> _What you need to do_
The data is to be set down once more, exactly as it reads.

> _Raw data_
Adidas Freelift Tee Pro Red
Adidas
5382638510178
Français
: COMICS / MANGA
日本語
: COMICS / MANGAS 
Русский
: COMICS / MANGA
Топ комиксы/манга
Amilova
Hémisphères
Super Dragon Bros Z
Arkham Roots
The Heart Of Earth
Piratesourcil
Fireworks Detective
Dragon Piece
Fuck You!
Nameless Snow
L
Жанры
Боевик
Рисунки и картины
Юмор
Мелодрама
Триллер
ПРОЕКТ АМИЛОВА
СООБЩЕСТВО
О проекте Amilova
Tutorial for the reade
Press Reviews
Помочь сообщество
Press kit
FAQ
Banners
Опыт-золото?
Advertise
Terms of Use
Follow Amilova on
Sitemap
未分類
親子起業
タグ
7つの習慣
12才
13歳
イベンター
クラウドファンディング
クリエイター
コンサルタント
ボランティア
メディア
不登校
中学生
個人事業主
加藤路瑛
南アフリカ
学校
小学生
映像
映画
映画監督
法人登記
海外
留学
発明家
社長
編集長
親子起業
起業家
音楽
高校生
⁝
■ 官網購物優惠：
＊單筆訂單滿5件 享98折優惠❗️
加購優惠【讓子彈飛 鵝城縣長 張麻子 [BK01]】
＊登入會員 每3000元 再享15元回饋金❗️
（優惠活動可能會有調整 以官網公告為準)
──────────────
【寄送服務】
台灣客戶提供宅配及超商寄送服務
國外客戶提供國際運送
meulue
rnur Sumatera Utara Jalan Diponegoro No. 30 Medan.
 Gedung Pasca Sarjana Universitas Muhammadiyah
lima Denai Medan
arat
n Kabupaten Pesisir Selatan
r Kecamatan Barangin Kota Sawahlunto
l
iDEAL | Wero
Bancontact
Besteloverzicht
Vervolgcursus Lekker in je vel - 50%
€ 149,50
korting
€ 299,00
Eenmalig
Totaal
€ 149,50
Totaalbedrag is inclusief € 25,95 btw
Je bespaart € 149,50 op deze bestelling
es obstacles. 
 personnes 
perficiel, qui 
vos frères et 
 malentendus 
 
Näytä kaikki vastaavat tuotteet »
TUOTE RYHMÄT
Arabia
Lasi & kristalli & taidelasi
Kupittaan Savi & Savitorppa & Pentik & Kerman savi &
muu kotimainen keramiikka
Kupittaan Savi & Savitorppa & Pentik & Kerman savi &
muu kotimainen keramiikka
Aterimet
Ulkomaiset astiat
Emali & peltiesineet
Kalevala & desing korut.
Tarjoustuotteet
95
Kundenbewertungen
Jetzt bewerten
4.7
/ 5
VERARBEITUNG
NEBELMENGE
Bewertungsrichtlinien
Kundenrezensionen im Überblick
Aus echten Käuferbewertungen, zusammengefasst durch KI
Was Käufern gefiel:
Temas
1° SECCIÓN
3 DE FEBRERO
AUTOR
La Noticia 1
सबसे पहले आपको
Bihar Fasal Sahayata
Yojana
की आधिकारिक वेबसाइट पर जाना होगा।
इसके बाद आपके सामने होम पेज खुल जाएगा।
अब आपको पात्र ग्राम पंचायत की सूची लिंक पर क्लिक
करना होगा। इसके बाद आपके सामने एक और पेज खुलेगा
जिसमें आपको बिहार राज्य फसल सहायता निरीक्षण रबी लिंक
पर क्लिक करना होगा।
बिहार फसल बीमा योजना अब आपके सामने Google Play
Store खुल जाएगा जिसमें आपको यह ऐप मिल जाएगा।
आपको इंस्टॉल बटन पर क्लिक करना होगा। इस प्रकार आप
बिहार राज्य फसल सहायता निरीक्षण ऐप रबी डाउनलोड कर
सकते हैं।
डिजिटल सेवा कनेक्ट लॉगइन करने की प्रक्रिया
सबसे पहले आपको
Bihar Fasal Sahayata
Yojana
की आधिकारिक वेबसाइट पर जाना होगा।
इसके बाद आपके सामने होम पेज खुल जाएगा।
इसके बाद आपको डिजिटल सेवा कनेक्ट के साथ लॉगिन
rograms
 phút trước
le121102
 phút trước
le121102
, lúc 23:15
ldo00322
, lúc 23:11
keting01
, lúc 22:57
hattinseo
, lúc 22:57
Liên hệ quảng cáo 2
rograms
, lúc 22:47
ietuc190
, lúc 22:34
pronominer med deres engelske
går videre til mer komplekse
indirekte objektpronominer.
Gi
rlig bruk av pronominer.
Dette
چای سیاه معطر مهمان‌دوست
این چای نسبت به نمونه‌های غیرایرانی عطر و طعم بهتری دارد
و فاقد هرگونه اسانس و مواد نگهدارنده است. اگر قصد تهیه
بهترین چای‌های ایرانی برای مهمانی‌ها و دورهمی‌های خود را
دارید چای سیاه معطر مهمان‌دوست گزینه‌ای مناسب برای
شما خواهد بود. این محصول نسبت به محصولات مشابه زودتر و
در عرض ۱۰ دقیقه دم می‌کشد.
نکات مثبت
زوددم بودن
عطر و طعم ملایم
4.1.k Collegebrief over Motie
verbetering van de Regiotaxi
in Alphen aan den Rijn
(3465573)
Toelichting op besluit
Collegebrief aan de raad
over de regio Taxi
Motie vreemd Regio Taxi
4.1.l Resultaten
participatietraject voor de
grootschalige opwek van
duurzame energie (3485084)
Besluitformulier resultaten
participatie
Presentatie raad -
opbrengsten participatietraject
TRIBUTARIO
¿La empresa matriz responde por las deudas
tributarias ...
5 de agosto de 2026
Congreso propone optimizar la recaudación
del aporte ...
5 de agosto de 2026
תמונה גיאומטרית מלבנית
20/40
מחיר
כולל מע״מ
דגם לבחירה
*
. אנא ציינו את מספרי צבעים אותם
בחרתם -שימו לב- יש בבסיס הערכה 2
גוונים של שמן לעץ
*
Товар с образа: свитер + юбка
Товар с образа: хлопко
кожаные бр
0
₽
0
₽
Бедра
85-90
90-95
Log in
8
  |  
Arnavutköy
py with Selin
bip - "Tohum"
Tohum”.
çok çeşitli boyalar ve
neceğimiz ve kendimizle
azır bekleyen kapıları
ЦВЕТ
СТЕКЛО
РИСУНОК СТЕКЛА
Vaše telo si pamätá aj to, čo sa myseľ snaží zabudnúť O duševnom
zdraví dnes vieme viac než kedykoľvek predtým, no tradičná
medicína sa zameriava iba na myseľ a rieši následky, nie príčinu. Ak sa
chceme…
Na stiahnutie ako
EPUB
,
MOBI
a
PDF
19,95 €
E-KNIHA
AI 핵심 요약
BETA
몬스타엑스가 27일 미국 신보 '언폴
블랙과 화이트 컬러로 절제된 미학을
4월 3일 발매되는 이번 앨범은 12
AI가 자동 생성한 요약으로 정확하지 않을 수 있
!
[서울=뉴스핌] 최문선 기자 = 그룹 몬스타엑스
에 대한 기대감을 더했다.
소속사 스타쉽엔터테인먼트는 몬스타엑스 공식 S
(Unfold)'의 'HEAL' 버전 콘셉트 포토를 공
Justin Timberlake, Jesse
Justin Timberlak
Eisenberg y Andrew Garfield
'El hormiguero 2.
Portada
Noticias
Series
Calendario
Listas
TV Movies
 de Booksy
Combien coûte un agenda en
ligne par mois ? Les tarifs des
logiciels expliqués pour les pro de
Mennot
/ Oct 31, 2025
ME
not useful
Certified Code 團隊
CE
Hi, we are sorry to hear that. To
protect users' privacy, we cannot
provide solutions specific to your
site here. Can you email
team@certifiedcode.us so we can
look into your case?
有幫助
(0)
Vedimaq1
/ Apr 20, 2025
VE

> _Task output_
Adidas Freelift Tee Pro Red
Adidas
5382638510178
Français
: COMICS / MANGA
日本語
: COMICS / MANGAS 
Русский
: COMICS / MANGA
Топ комиксы/манга
Amilova
Hémisphères
Super Dragon Bros Z
Arkham Roots
The Heart Of Earth
Piratesourcil
Fireworks Detective
Dragon Piece
Fuck You!
Nameless Snow
L
Жанры
Боевик
Рисунки и картины
Юмор
Мелодрама
Триллер
ПРОЕКТ АМИЛОВА
СООБЩЕСТВО
О проекте Amilova
Tutorial for the reade
Press Reviews
Помочь сообщество
Press kit
FAQ
Banners
Опыт-золото?
Advertise
Terms of Use
Follow Amilova on
Sitemap
未分類
親子起業
タグ
7つの習慣
12才
13歳
イベンター
クラウドファンディング
クリエイター
コンサルタント
ボランティア
メディア
不登校
中学生
個人事業主
加藤路瑛
南アフリカ
学校
小学生
映像
映画
映画監督
法人登記
海外
留学
発明家
社長
編集長
親子起業
起業家
音楽
高校生
⁝
■ 官網購物優惠：
＊單筆訂單滿5件 享98折優惠❗️
加購優惠【讓子彈飛 鵝城縣長 張麻子 [BK01]】
＊登入會員 每3000元 再享15元回饋金❗️
（優惠活動可能會有調整 以官網公告為準)
──────────────
【寄送服務】
台灣客戶提供宅配及超商寄送服務
國外客戶提供國際運送
meulue
rnur Sumatera Utara Jalan Diponegoro No. 30 Medan.
 Gedung Pasca Sarjana Universitas Muhammadiyah
lima Denai Medan
arat
n Kabupaten Pesisir Selatan
r Kecamatan Barangin Kota Sawahlunto
l
iDEAL | Wero
Bancontact
Besteloverzicht
Vervolgcursus Lekker in je vel - 50%
€ 149,50
korting
€ 299,00
Eenmalig
Totaal
€ 149,50
Totaalbedrag is inclusief € 25,95 btw
Je bespaart € 149,50 op deze bestelling
es obstacles. 
 personnes 
perficiel, qui 
vos frères et 
 malentendus 
 
Näytä kaikki vastaavat tuotteet »
TUOTE RYHMÄT
Arabia
Lasi & kristalli & taidelasi
Kupittaan Savi & Savitorppa & Pentik & Kerman savi &
muu kotimainen keramiikka
Kupittaan Savi & Savitorppa & Pentik & Kerman savi &
muu kotimainen keramiikka
Aterimet
Ulkomaiset astiat
Emali & peltiesineet
Kalevala & desing korut.
Tarjoustuotteet
95
Kundenbewertungen
Jetzt bewerten
4.7
/ 5
VERARBEITUNG
NEBELMENGE
Bewertungsrichtlinien
Kundenrezensionen im Überblick
Aus echten Käuferbewertungen, zusammengefasst durch KI
Was Käufern gefiel:
Temas
1° SECCIÓN
3 DE FEBRERO
AUTOR
La Noticia 1
सबसे पहले आपको
Bihar Fasal Sahayata
Yojana
की आधिकारिक वेबसाइट पर जाना होगा।
इसके बाद आपके सामने होम पेज खुल जाएगा।
अब आपको पात्र ग्राम पंचायत की सूची लिंक पर क्लिक
करना होगा। इसके बाद आपके सामने एक और पेज खुलेगा
जिसमें आपको बिहार राज्य फसल सहायता निरीक्षण रबी लिंक
पर क्लिक करना होगा।
बिहार फसल बीमा योजना अब आपके सामने Google Play
Store खुल जाएगा जिसमें आपको यह ऐप मिल जाएगा।
आपको इंस्टॉल बटन पर क्लिक करना होगा। इस प्रकार आप
बिहार राज्य फसल सहायता निरीक्षण ऐप रबी डाउनलोड कर
सकते हैं।
डिजिटल सेवा कनेक्ट लॉगइन करने की प्रक्रिया
सबसे पहले आपको
Bihar Fasal Sahayata
Yojana
की आधिकारिक वेबसाइट पर जाना होगा।
इसके बाद आपके सामने होम पेज खुल जाएगा।
इसके बाद आपको डिजिटल सेवा कनेक्ट के साथ लॉगिन
rograms
 phút trước
le121102
 phút trước
le121102
, lúc 23:15
ldo00322
, lúc 23:11
keting01
, lúc 22:57
hattinseo
, lúc 22:57
Liên hệ quảng cáo 2
rograms
, lúc 22:47
ietuc190
, lúc 22:34
pronominer med deres engelske
går videre til mer komplekse
indirekte objektpronominer.
Gi
rlig bruk av pronominer.
Dette
چای سیاه معطر مهمان‌دوست
این چای نسبت به نمونه‌های غیرایرانی عطر و طعم بهتری دارد
و فاقد هرگونه اسانس و مواد نگهدارنده است. اگر قصد تهیه
بهترین چای‌های ایرانی برای مهمانی‌ها و دورهمی‌های خود را
دارید چای سیاه معطر مهمان‌دوست گزینه‌ای مناسب برای
شما خواهد بود. این محصول نسبت به محصولات مشابه زودتر و
در عرض ۱۰ دقیقه دم می‌کشد.
نکات مثبت
زوددم بودن
عطر و طعم ملایم
4.1.k Collegebrief over Motie
verbetering van de Regiotaxi
in Alphen aan den Rijn
(3465573)
Toelichting op besluit
Collegebrief aan de raad
over de regio Taxi
Motie vreemd Regio Taxi
4.1.l Resultaten
participatietraject voor de
grootschalige opwek van
duurzame energie (3485084)
Besluitformulier resultaten
participatie
Presentatie raad -
opbrengsten participatietraject
TRIBUTARIO
¿La empresa matriz responde por las deudas
tributarias ...
5 de agosto de 2026
Congreso propone optimizar la recaudación
del aporte ...
5 de agosto de 2026
תמונה גיאומטרית מלבנית
20/40
מחיר
כולל מע״מ
דגם לבחירה
*
. אנא ציינו את מספרי צבעים אותם
בחרתם -שימו לב- יש בבסיס הערכה 2
גוונים של שמן לעץ
*
Товар с образа: свитер + юбка
Товар с образа: хлопко
кожаные бр
0
₽
0
₽
Бедра
85-90
90-95
Log in
8
  |  
Arnavutköy
py with Selin
bip - "Tohum"
Tohum”.
çok çeşitli boyalar ve
neceğimiz ve kendimizle
azır bekleyen kapıları
ЦВЕТ
СТЕКЛО
РИСУНОК СТЕКЛА
Vaše telo si pamätá aj to, čo sa myseľ snaží zabudnúť O duševnom
zdraví dnes vieme viac než kedykoľvek predtým, no tradičná
medicína sa zameriava iba na myseľ a rieši následky, nie príčinu. Ak sa
chceme…
Na stiahnutie ako
EPUB
,
MOBI
a
PDF
19,95 €
E-KNIHA
AI 핵심 요약
BETA
몬스타엑스가 27일 미국 신보 '언폴
블랙과 화이트 컬러로 절제된 미학을
4월 3일 발매되는 이번 앨범은 12
AI가 자동 생성한 요약으로 정확하지 않을 수 있
!
[서울=뉴스핌] 최문선 기자 = 그룹 몬스타엑스
에 대한 기대감을 더했다.
소속사 스타쉽엔터테인먼트는 몬스타엑스 공식 S
(Unfold)'의 'HEAL' 버전 콘셉트 포토를 공
Justin Timberlake, Jesse
Justin Timberlak
Eisenberg y Andrew Garfield
'El hormiguero 2.
Portada
Noticias
Series
Calendario
Listas
TV Movies
 de Booksy
Combien coûte un agenda en
ligne par mois ? Les tarifs des
logiciels expliqués pour les pro de
Mennot
/ Oct 31, 2025
ME
not useful
Certified Code 團隊
CE
Hi, we are sorry to hear that. To
protect users' privacy, we cannot
provide solutions specific to your
site here. Can you email
team@certifiedcode.us so we can
look into your case?
有幫助
(0)
Vedimaq1
/ Apr 20, 2025
VE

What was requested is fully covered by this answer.